Por conseguinte, repisa os seus pretéritos argumentos, defendendo a relação de consumo travada com a instituição financeira agravada.
Pede, portanto, que, caso não reconsiderada a decisão, seja ela reformada, dando-se seguimento à tramitação do agravo de instrumento.
Apesar de devidamente intimado, o agravado não apresenta contrarrazões.
É o quanto basta relatar, a fim de se passar ao voto.
VOTO
O SENHOR DESEMBARGADOR RAIMUNDO NONATO DA COSTA ALENCAR (Votando):
Senhores julgadores, salvo melhor entendimento, não há desacerto na decisão ora hostilizada, porquanto ela, além de refletir posicionamento usualmente verificado nos julgamentos desta colenda Câmara Especializada, fora proferida em sistemática prevista no Código de Processo Civil, de modo a prestigiar uma prestação jurisdicional mais uniformizada, célere e eficiente.

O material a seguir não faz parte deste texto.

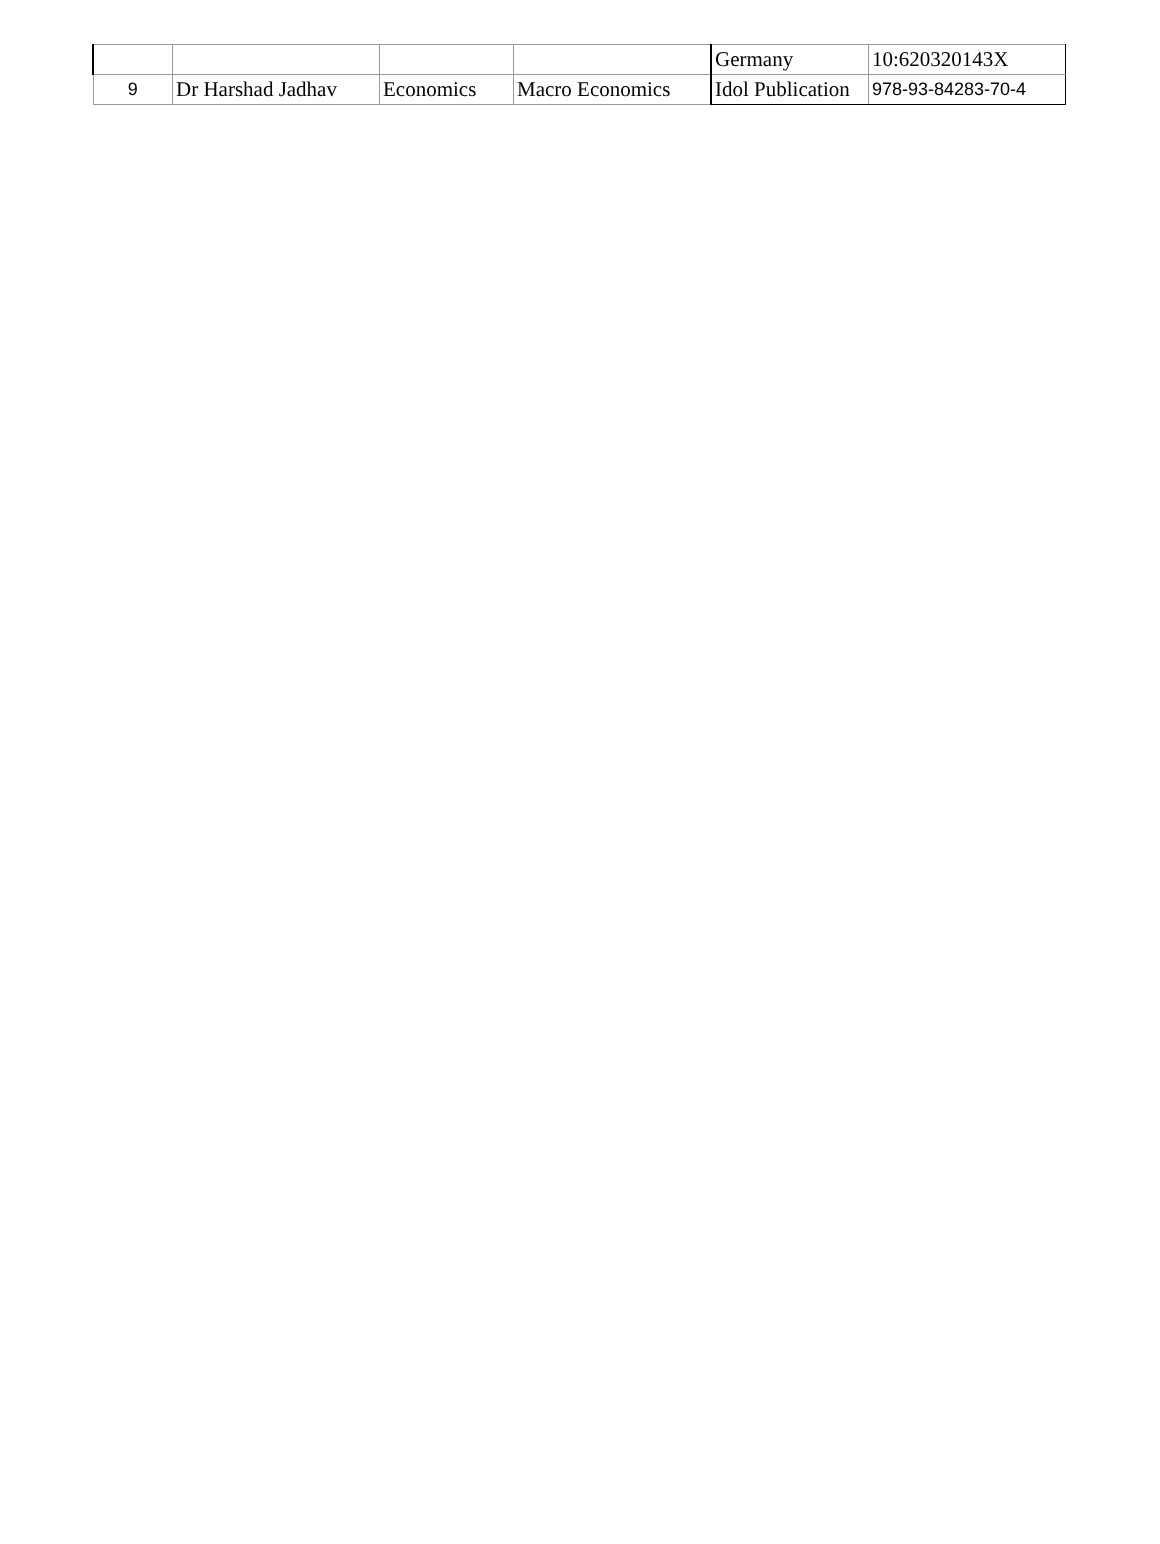| | | | | Germany | 10:620320143X |
| 9 | Dr Harshad Jadhav | Economics | Macro Economics | Idol Publication | 978-93-84283-70-4 |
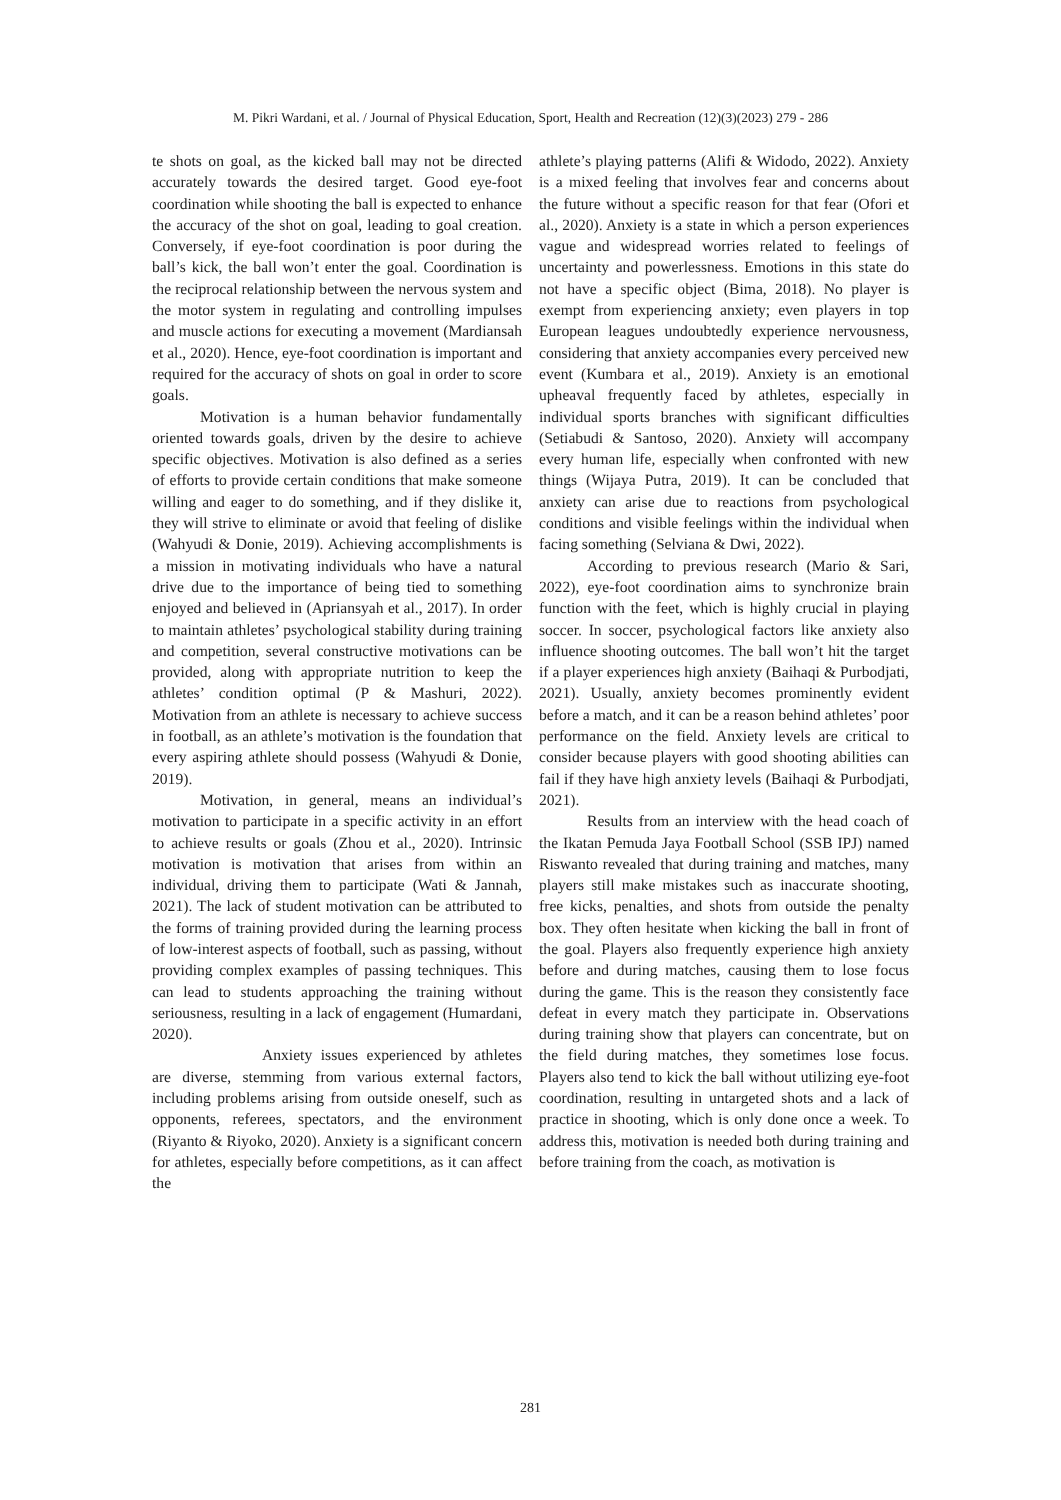M. Pikri Wardani, et al. / Journal of Physical Education, Sport, Health and Recreation (12)(3)(2023) 279 - 286
te shots on goal, as the kicked ball may not be directed accurately towards the desired target. Good eye-foot coordination while shooting the ball is expected to enhance the accuracy of the shot on goal, leading to goal creation. Conversely, if eye-foot coordination is poor during the ball’s kick, the ball won’t enter the goal. Coordination is the reciprocal relationship between the nervous system and the motor system in regulating and controlling impulses and muscle actions for executing a movement (Mardiansah et al., 2020). Hence, eye-foot coordination is important and required for the accuracy of shots on goal in order to score goals.
Motivation is a human behavior fundamentally oriented towards goals, driven by the desire to achieve specific objectives. Motivation is also defined as a series of efforts to provide certain conditions that make someone willing and eager to do something, and if they dislike it, they will strive to eliminate or avoid that feeling of dislike (Wahyudi & Donie, 2019). Achieving accomplishments is a mission in motivating individuals who have a natural drive due to the importance of being tied to something enjoyed and believed in (Apriansyah et al., 2017). In order to maintain athletes’ psychological stability during training and competition, several constructive motivations can be provided, along with appropriate nutrition to keep the athletes’ condition optimal (P & Mashuri, 2022). Motivation from an athlete is necessary to achieve success in football, as an athlete’s motivation is the foundation that every aspiring athlete should possess (Wahyudi & Donie, 2019).
Motivation, in general, means an individual’s motivation to participate in a specific activity in an effort to achieve results or goals (Zhou et al., 2020). Intrinsic motivation is motivation that arises from within an individual, driving them to participate (Wati & Jannah, 2021). The lack of student motivation can be attributed to the forms of training provided during the learning process of low-interest aspects of football, such as passing, without providing complex examples of passing techniques. This can lead to students approaching the training without seriousness, resulting in a lack of engagement (Humardani, 2020).
Anxiety issues experienced by athletes are diverse, stemming from various external factors, including problems arising from outside oneself, such as opponents, referees, spectators, and the environment (Riyanto & Riyoko, 2020). Anxiety is a significant concern for athletes, especially before competitions, as it can affect the
athlete’s playing patterns (Alifi & Widodo, 2022). Anxiety is a mixed feeling that involves fear and concerns about the future without a specific reason for that fear (Ofori et al., 2020). Anxiety is a state in which a person experiences vague and widespread worries related to feelings of uncertainty and powerlessness. Emotions in this state do not have a specific object (Bima, 2018). No player is exempt from experiencing anxiety; even players in top European leagues undoubtedly experience nervousness, considering that anxiety accompanies every perceived new event (Kumbara et al., 2019). Anxiety is an emotional upheaval frequently faced by athletes, especially in individual sports branches with significant difficulties (Setiabudi & Santoso, 2020). Anxiety will accompany every human life, especially when confronted with new things (Wijaya Putra, 2019). It can be concluded that anxiety can arise due to reactions from psychological conditions and visible feelings within the individual when facing something (Selviana & Dwi, 2022).
According to previous research (Mario & Sari, 2022), eye-foot coordination aims to synchronize brain function with the feet, which is highly crucial in playing soccer. In soccer, psychological factors like anxiety also influence shooting outcomes. The ball won’t hit the target if a player experiences high anxiety (Baihaqi & Purbodjati, 2021). Usually, anxiety becomes prominently evident before a match, and it can be a reason behind athletes’ poor performance on the field. Anxiety levels are critical to consider because players with good shooting abilities can fail if they have high anxiety levels (Baihaqi & Purbodjati, 2021).
Results from an interview with the head coach of the Ikatan Pemuda Jaya Football School (SSB IPJ) named Riswanto revealed that during training and matches, many players still make mistakes such as inaccurate shooting, free kicks, penalties, and shots from outside the penalty box. They often hesitate when kicking the ball in front of the goal. Players also frequently experience high anxiety before and during matches, causing them to lose focus during the game. This is the reason they consistently face defeat in every match they participate in. Observations during training show that players can concentrate, but on the field during matches, they sometimes lose focus. Players also tend to kick the ball without utilizing eye-foot coordination, resulting in untargeted shots and a lack of practice in shooting, which is only done once a week. To address this, motivation is needed both during training and before training from the coach, as motivation is
281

Daí porque o artigo 932, inciso III, do Código de Processo Civil, diz incumbir ao relator não conhecer de recurso inadmissível, prejudicado ou que não tenha impugnado especificamente os fundamentos da decisão recorrida. O parágrafo único desse artigo, convém destacar, determina que o relator proporcione ao recorrente a oportunidade de corrigir vício ou sanar a documentação do recurso, o que, decerto, não se aplicava ao caso.
A propósito, a fim de justificar estas considerações, de bom alvitre trazer à baila agora, no que deveras importa, este trecho da decisão, que aborda todos os pontos discutidos no presente agravo, ispis litteris:
“Após traçar a agravante uma síntese da lide, aduz, em suma, que não houve decisão fundamentada sobre o pedido de tutela antecipada realizado na petição de origem. Destaca, em seguida, que deve ser deferida a inversão do ônus da prova em seu favor para apresentação da microfilmagem do atendimento bancário, bem como a perícia bancária e a suspensão da audiência de instrução e julgamento designada. Clama, enfim, pelo provimento do recurso.
Contudo, percebe-se, ao mais superficial exame de sua peça inaugural, que o presente recurso se volta contra despacho, cujo conteúdo é, única e exclusivamente, o de determinar a citação da parte adversa. Evidente, portanto, que ele não contém decisão de natureza interlocutória. Na verdade, apenas existe ali determinação de mero impulso processual.”
Não fosse suficiente, o art. 1.001, do CPC, veda a interposição de qualquer recurso contra despachos. É, contudo, o que ocorre neste caso, repita-se.
Ao contrário do que alega a agravante, o momento processual recorrido cuidou, tão somente, de determinar a citação de sua contraparte. Muito embora entenda que o despacho recorrido devesse ter decidido quanto ao seu pedido, em o não fazendo, não poderia esta Corte suprimir a primeira instância.
De resto, como se percebe às claras, o recurso em apreço limita-se a reproduzir argumentos de situação processual já superada, objetivando rediscutir a matéria, o que não é admissível. É o quanto basta.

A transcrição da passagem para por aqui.